▸ TASK GOAL
From the line with "például a logikai, nyelvi, zenei" through the line with "a tudás és a képességek", repeat the entries verbatim, both end lines included, and add nothing.

──────────────────────────────

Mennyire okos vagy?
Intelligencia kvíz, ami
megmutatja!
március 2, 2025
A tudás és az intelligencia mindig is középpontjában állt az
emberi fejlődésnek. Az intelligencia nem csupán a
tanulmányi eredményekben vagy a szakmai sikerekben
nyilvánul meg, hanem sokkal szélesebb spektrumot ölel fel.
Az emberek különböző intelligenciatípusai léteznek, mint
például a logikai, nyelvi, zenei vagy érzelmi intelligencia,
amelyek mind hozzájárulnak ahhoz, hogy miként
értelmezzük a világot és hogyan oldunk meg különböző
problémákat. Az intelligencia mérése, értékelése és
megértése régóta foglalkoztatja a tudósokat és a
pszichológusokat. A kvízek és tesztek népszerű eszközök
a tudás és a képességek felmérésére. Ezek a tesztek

──────────────────────────────

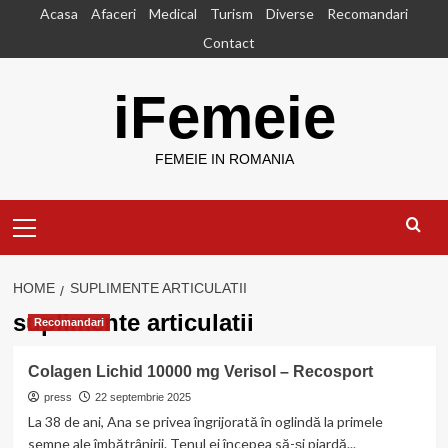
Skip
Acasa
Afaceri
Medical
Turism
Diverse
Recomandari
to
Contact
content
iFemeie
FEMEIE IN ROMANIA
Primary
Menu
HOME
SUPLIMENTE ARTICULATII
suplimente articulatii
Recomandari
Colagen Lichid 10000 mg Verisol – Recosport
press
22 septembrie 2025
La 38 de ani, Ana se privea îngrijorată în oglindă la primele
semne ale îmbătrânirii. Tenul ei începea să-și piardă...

──────────────────────────────

▸ RESPONSE FOR THIS EXERCISE
például a logikai, nyelvi, zenei vagy érzelmi intelligencia,
amelyek mind hozzájárulnak ahhoz, hogy miként
értelmezzük a világot és hogyan oldunk meg különböző
problémákat. Az intelligencia mérése, értékelése és
megértése régóta foglalkoztatja a tudósokat és a
pszichológusokat. A kvízek és tesztek népszerű eszközök
a tudás és a képességek felmérésére. Ezek a tesztek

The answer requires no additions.